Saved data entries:
-- Opening Marker --

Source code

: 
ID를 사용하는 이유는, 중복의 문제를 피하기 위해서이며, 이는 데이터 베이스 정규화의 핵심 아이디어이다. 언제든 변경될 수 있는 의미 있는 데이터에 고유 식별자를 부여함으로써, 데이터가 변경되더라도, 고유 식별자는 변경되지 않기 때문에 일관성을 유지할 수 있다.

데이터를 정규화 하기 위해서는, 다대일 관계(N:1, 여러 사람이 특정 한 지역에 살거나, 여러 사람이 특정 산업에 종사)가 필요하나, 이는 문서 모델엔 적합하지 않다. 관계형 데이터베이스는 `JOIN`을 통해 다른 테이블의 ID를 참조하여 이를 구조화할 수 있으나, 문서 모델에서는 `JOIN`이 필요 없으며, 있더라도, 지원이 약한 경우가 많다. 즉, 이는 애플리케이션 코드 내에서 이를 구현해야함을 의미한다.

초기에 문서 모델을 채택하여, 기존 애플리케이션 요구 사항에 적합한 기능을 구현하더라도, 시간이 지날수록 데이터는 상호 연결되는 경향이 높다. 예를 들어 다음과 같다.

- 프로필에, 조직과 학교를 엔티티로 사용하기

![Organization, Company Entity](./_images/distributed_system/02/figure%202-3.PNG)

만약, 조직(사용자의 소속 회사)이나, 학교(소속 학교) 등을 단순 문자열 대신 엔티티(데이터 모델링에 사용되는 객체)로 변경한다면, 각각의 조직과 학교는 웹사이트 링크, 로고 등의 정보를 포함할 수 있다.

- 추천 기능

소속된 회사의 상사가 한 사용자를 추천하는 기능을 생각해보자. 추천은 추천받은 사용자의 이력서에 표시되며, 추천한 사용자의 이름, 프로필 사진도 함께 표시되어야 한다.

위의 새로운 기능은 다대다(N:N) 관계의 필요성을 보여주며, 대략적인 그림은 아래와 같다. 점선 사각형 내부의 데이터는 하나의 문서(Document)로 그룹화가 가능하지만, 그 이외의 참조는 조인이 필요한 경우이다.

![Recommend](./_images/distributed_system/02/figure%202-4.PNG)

-- Closing Marker --

INSTRUCTIONS TO FOLLOW =
Report each line of the data above that contains the string "데이터는".

WRITTEN SOLUTION =
초기에 문서 모델을 채택하여, 기존 애플리케이션 요구 사항에 적합한 기능을 구현하더라도, 시간이 지날수록 데이터는 상호 연결되는 경향이 높다. 예를 들어 다음과 같다.
위의 새로운 기능은 다대다(N:N) 관계의 필요성을 보여주며, 대략적인 그림은 아래와 같다. 점선 사각형 내부의 데이터는 하나의 문서(Document)로 그룹화가 가능하지만, 그 이외의 참조는 조인이 필요한 경우이다.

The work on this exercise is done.